> **Data supplied**:
##############################
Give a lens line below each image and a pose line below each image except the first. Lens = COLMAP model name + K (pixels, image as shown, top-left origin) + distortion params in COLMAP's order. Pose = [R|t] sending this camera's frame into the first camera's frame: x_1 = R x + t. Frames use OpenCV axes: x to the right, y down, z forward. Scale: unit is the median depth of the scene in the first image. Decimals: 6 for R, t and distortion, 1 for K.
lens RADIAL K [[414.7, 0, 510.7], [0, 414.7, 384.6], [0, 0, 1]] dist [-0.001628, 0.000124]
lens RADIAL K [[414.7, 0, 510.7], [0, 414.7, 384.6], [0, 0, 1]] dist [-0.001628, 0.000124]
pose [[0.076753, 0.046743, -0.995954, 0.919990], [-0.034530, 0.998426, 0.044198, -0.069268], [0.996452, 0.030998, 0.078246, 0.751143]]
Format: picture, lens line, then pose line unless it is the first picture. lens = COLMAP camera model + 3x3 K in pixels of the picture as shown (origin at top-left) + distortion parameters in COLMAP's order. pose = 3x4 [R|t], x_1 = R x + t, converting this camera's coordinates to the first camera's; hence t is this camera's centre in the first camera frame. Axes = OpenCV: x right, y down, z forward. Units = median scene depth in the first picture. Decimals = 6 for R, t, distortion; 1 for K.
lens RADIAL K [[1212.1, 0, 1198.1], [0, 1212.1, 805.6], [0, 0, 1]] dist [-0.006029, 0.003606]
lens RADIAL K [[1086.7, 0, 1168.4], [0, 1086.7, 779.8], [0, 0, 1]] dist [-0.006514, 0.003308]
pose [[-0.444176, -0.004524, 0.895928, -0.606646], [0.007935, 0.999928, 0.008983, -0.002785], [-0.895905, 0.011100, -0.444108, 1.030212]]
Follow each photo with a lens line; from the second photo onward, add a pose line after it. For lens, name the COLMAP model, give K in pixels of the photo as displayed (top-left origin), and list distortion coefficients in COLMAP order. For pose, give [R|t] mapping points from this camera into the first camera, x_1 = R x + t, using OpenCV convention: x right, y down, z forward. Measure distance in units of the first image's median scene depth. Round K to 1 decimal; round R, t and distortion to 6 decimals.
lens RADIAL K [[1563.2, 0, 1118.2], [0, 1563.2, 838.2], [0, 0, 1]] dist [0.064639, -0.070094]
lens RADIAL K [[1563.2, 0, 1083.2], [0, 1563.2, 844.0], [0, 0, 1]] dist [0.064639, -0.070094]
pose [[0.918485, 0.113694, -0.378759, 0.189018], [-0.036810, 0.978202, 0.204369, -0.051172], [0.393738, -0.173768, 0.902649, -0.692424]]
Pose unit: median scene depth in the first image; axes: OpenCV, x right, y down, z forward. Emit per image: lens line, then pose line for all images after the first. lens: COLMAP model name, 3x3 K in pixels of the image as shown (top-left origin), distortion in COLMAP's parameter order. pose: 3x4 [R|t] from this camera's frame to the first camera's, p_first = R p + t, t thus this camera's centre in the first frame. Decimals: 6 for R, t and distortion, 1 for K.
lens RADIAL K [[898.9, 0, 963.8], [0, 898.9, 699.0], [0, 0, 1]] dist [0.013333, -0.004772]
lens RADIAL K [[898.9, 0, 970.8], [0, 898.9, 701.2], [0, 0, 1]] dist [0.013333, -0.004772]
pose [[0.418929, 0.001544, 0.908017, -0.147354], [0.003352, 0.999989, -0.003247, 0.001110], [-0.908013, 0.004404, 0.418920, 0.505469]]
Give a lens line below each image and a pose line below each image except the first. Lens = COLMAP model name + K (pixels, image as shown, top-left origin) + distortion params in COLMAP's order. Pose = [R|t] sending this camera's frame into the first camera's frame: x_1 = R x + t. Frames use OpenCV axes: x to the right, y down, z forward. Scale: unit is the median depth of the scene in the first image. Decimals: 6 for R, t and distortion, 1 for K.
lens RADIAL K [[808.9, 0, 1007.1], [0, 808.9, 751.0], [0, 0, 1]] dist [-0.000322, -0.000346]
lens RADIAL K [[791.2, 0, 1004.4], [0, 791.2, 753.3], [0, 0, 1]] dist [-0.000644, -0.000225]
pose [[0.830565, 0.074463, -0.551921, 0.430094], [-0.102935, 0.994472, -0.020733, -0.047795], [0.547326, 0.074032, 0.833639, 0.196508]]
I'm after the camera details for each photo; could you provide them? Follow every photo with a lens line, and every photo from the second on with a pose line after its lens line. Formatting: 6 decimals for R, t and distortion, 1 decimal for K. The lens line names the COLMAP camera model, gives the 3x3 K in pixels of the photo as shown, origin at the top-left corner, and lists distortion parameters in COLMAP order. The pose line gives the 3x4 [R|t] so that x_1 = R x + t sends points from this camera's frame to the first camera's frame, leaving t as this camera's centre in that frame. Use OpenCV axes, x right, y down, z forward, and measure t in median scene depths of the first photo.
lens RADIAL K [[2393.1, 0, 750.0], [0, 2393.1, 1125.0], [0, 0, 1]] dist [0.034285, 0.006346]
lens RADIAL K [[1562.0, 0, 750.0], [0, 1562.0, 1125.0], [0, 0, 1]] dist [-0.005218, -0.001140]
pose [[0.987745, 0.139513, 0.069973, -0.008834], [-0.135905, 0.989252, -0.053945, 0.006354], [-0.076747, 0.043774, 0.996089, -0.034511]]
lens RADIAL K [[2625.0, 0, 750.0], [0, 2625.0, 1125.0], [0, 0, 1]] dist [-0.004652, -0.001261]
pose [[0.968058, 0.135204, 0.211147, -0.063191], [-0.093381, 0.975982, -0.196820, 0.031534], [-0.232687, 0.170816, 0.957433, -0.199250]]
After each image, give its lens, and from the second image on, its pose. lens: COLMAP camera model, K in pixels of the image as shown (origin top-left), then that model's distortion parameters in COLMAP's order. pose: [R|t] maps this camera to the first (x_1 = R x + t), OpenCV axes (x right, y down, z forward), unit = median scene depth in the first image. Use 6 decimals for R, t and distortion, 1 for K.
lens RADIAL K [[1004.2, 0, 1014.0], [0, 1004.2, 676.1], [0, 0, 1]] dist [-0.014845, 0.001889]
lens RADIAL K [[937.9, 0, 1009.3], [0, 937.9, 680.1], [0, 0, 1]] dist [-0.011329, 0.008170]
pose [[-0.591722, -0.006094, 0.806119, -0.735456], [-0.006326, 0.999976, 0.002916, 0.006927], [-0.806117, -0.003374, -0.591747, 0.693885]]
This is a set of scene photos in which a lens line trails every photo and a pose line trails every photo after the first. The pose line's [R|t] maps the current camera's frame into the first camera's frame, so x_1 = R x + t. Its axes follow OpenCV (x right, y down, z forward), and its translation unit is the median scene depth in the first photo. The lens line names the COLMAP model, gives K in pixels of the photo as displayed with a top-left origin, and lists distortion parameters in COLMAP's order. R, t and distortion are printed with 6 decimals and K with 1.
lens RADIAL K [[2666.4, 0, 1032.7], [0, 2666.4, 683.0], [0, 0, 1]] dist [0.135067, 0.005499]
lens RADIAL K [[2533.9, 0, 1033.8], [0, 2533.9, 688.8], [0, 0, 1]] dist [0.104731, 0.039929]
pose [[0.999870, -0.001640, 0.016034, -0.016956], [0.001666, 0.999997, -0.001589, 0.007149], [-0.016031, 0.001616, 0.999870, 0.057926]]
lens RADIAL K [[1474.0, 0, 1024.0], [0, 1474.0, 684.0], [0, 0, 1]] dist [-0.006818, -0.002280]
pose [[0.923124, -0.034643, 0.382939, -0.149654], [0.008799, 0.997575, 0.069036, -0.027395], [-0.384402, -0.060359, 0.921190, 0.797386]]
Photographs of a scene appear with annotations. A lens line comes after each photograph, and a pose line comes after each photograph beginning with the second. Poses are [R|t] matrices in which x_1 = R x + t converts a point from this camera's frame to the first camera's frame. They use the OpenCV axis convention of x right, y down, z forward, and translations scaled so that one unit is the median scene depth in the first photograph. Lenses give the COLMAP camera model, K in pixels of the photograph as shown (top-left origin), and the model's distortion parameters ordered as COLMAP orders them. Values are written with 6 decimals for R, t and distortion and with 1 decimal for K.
##############################
> **Exercise objective**: Copy the data verbatim from the very start through the line containing "0.011100, -0.444108, 1.030212]]", including both ends.

> **Solution to the exercise**:
Give a lens line below each image and a pose line below each image except the first. Lens = COLMAP model name + K (pixels, image as shown, top-left origin) + distortion params in COLMAP's order. Pose = [R|t] sending this camera's frame into the first camera's frame: x_1 = R x + t. Frames use OpenCV axes: x to the right, y down, z forward. Scale: unit is the median depth of the scene in the first image. Decimals: 6 for R, t and distortion, 1 for K.
lens RADIAL K [[414.7, 0, 510.7], [0, 414.7, 384.6], [0, 0, 1]] dist [-0.001628, 0.000124]
lens RADIAL K [[414.7, 0, 510.7], [0, 414.7, 384.6], [0, 0, 1]] dist [-0.001628, 0.000124]
pose [[0.076753, 0.046743, -0.995954, 0.919990], [-0.034530, 0.998426, 0.044198, -0.069268], [0.996452, 0.030998, 0.078246, 0.751143]]
Format: picture, lens line, then pose line unless it is the first picture. lens = COLMAP camera model + 3x3 K in pixels of the picture as shown (origin at top-left) + distortion parameters in COLMAP's order. pose = 3x4 [R|t], x_1 = R x + t, converting this camera's coordinates to the first camera's; hence t is this camera's centre in the first camera frame. Axes = OpenCV: x right, y down, z forward. Units = median scene depth in the first picture. Decimals = 6 for R, t, distortion; 1 for K.
lens RADIAL K [[1212.1, 0, 1198.1], [0, 1212.1, 805.6], [0, 0, 1]] dist [-0.006029, 0.003606]
lens RADIAL K [[1086.7, 0, 1168.4], [0, 1086.7, 779.8], [0, 0, 1]] dist [-0.006514, 0.003308]
pose [[-0.444176, -0.004524, 0.895928, -0.606646], [0.007935, 0.999928, 0.008983, -0.002785], [-0.895905, 0.011100, -0.444108, 1.030212]]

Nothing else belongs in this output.